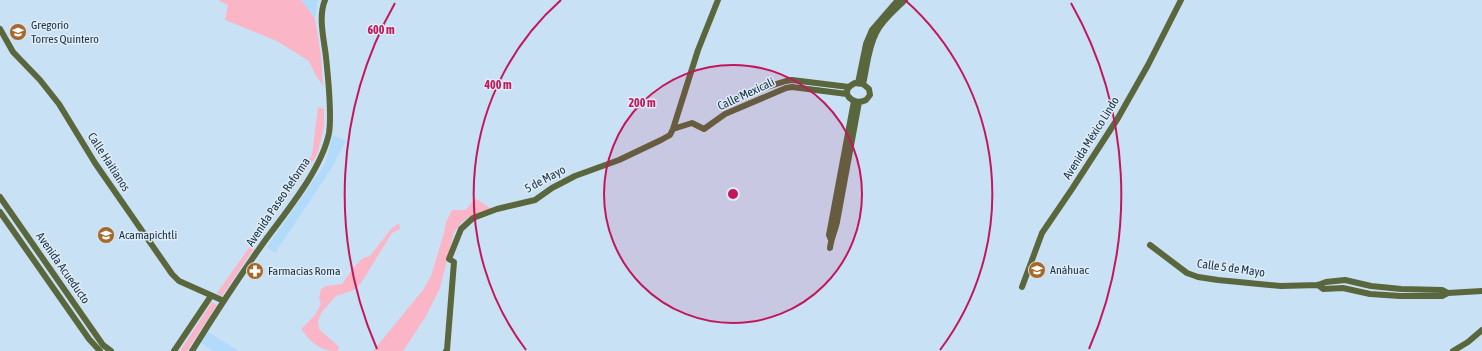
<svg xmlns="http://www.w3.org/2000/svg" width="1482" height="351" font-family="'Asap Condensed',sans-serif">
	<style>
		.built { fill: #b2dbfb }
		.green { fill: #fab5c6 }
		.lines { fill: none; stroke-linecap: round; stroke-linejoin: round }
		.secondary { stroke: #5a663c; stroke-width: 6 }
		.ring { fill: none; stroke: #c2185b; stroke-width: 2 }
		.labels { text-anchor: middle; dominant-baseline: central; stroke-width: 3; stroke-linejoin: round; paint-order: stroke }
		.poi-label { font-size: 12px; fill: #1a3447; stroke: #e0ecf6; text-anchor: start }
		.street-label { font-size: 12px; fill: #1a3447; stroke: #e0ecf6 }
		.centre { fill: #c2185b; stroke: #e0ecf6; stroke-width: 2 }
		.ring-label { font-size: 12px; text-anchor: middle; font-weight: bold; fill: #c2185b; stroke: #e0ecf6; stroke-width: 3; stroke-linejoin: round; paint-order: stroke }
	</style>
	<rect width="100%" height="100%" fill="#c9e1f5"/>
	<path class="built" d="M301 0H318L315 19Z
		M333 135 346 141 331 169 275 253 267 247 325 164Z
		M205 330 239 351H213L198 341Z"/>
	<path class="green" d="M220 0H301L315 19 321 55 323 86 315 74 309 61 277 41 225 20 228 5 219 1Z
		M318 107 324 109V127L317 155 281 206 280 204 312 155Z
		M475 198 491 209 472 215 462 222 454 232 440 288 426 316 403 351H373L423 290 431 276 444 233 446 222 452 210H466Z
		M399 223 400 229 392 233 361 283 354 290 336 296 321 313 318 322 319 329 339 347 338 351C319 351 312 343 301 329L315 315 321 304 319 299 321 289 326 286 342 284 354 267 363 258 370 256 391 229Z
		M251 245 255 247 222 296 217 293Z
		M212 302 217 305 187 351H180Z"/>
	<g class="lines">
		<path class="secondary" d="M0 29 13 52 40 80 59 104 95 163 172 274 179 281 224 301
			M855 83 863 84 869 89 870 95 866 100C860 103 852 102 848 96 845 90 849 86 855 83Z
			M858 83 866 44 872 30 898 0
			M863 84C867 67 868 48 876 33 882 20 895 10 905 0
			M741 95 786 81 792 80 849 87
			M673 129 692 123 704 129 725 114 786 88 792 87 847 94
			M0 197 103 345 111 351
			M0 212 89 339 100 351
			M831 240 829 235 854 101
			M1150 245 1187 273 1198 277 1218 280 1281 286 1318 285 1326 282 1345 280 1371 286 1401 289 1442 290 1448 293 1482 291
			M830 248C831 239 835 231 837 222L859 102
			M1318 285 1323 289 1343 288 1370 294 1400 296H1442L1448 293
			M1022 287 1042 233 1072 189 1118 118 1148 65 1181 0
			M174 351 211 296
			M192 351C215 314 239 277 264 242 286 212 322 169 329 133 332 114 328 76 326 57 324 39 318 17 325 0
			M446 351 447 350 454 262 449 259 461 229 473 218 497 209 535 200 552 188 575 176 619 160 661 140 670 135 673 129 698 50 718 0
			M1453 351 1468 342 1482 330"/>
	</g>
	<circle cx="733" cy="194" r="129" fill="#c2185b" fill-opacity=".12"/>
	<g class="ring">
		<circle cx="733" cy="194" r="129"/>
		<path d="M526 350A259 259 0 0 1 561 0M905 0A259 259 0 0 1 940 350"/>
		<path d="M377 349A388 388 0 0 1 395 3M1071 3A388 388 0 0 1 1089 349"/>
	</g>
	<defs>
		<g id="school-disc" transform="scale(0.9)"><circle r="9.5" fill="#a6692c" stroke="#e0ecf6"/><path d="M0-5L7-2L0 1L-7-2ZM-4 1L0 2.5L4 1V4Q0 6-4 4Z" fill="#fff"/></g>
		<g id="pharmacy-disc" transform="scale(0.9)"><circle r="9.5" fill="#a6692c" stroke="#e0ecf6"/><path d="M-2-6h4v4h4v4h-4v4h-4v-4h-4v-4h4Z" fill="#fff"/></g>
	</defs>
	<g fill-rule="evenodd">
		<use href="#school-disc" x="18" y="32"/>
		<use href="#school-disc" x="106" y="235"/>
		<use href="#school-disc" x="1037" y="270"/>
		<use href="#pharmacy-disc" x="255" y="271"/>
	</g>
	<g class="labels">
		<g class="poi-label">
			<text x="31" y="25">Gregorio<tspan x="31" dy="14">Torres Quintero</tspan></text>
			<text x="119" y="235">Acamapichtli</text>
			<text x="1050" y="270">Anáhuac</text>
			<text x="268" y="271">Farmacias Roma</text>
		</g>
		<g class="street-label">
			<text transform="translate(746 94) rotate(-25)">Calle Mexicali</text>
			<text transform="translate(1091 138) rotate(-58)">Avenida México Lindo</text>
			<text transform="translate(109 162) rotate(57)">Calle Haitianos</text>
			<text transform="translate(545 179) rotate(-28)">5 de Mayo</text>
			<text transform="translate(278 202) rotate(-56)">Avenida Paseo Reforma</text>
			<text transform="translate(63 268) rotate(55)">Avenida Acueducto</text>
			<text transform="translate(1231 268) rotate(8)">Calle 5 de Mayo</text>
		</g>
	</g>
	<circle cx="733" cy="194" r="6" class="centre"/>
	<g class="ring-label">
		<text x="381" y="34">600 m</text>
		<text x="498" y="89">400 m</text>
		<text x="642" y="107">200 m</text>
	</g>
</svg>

- - -

## What to do:
Would you please retype all the data exactly? Leave out whatever pictures it holds.

## Exercise output:
<svg xmlns="http://www.w3.org/2000/svg" width="1482" height="351" font-family="'Asap Condensed',sans-serif">
	<style>
		.built { fill: #b2dbfb }
		.green { fill: #fab5c6 }
		.lines { fill: none; stroke-linecap: round; stroke-linejoin: round }
		.secondary { stroke: #5a663c; stroke-width: 6 }
		.ring { fill: none; stroke: #c2185b; stroke-width: 2 }
		.labels { text-anchor: middle; dominant-baseline: central; stroke-width: 3; stroke-linejoin: round; paint-order: stroke }
		.poi-label { font-size: 12px; fill: #1a3447; stroke: #e0ecf6; text-anchor: start }
		.street-label { font-size: 12px; fill: #1a3447; stroke: #e0ecf6 }
		.centre { fill: #c2185b; stroke: #e0ecf6; stroke-width: 2 }
		.ring-label { font-size: 12px; text-anchor: middle; font-weight: bold; fill: #c2185b; stroke: #e0ecf6; stroke-width: 3; stroke-linejoin: round; paint-order: stroke }
	</style>
	<rect width="100%" height="100%" fill="#c9e1f5"/>
	<path class="built" d="M301 0H318L315 19Z
		M333 135 346 141 331 169 275 253 267 247 325 164Z
		M205 330 239 351H213L198 341Z"/>
	<path class="green" d="M220 0H301L315 19 321 55 323 86 315 74 309 61 277 41 225 20 228 5 219 1Z
		M318 107 324 109V127L317 155 281 206 280 204 312 155Z
		M475 198 491 209 472 215 462 222 454 232 440 288 426 316 403 351H373L423 290 431 276 444 233 446 222 452 210H466Z
		M399 223 400 229 392 233 361 283 354 290 336 296 321 313 318 322 319 329 339 347 338 351C319 351 312 343 301 329L315 315 321 304 319 299 321 289 326 286 342 284 354 267 363 258 370 256 391 229Z
		M251 245 255 247 222 296 217 293Z
		M212 302 217 305 187 351H180Z"/>
	<g class="lines">
		<path class="secondary" d="M0 29 13 52 40 80 59 104 95 163 172 274 179 281 224 301
			M855 83 863 84 869 89 870 95 866 100C860 103 852 102 848 96 845 90 849 86 855 83Z
			M858 83 866 44 872 30 898 0
			M863 84C867 67 868 48 876 33 882 20 895 10 905 0
			M741 95 786 81 792 80 849 87
			M673 129 692 123 704 129 725 114 786 88 792 87 847 94
			M0 197 103 345 111 351
			M0 212 89 339 100 351
			M831 240 829 235 854 101
			M1150 245 1187 273 1198 277 1218 280 1281 286 1318 285 1326 282 1345 280 1371 286 1401 289 1442 290 1448 293 1482 291
			M830 248C831 239 835 231 837 222L859 102
			M1318 285 1323 289 1343 288 1370 294 1400 296H1442L1448 293
			M1022 287 1042 233 1072 189 1118 118 1148 65 1181 0
			M174 351 211 296
			M192 351C215 314 239 277 264 242 286 212 322 169 329 133 332 114 328 76 326 57 324 39 318 17 325 0
			M446 351 447 350 454 262 449 259 461 229 473 218 497 209 535 200 552 188 575 176 619 160 661 140 670 135 673 129 698 50 718 0
			M1453 351 1468 342 1482 330"/>
	</g>
	<circle cx="733" cy="194" r="129" fill="#c2185b" fill-opacity=".12"/>
	<g class="ring">
		<circle cx="733" cy="194" r="129"/>
		<path d="M526 350A259 259 0 0 1 561 0M905 0A259 259 0 0 1 940 350"/>
		<path d="M377 349A388 388 0 0 1 395 3M1071 3A388 388 0 0 1 1089 349"/>
	</g>
	<defs>
		<g id="school-disc" transform="scale(0.9)"><circle r="9.5" fill="#a6692c" stroke="#e0ecf6"/><path d="M0-5L7-2L0 1L-7-2ZM-4 1L0 2.5L4 1V4Q0 6-4 4Z" fill="#fff"/></g>
		<g id="pharmacy-disc" transform="scale(0.9)"><circle r="9.5" fill="#a6692c" stroke="#e0ecf6"/><path d="M-2-6h4v4h4v4h-4v4h-4v-4h-4v-4h4Z" fill="#fff"/></g>
	</defs>
	<g fill-rule="evenodd">
		<use href="#school-disc" x="18" y="32"/>
		<use href="#school-disc" x="106" y="235"/>
		<use href="#school-disc" x="1037" y="270"/>
		<use href="#pharmacy-disc" x="255" y="271"/>
	</g>
	<g class="labels">
		<g class="poi-label">
			<text x="31" y="25">Gregorio<tspan x="31" dy="14">Torres Quintero</tspan></text>
			<text x="119" y="235">Acamapichtli</text>
			<text x="1050" y="270">Anáhuac</text>
			<text x="268" y="271">Farmacias Roma</text>
		</g>
		<g class="street-label">
			<text transform="translate(746 94) rotate(-25)">Calle Mexicali</text>
			<text transform="translate(1091 138) rotate(-58)">Avenida México Lindo</text>
			<text transform="translate(109 162) rotate(57)">Calle Haitianos</text>
			<text transform="translate(545 179) rotate(-28)">5 de Mayo</text>
			<text transform="translate(278 202) rotate(-56)">Avenida Paseo Reforma</text>
			<text transform="translate(63 268) rotate(55)">Avenida Acueducto</text>
			<text transform="translate(1231 268) rotate(8)">Calle 5 de Mayo</text>
		</g>
	</g>
	<circle cx="733" cy="194" r="6" class="centre"/>
	<g class="ring-label">
		<text x="381" y="34">600 m</text>
		<text x="498" y="89">400 m</text>
		<text x="642" y="107">200 m</text>
	</g>
</svg>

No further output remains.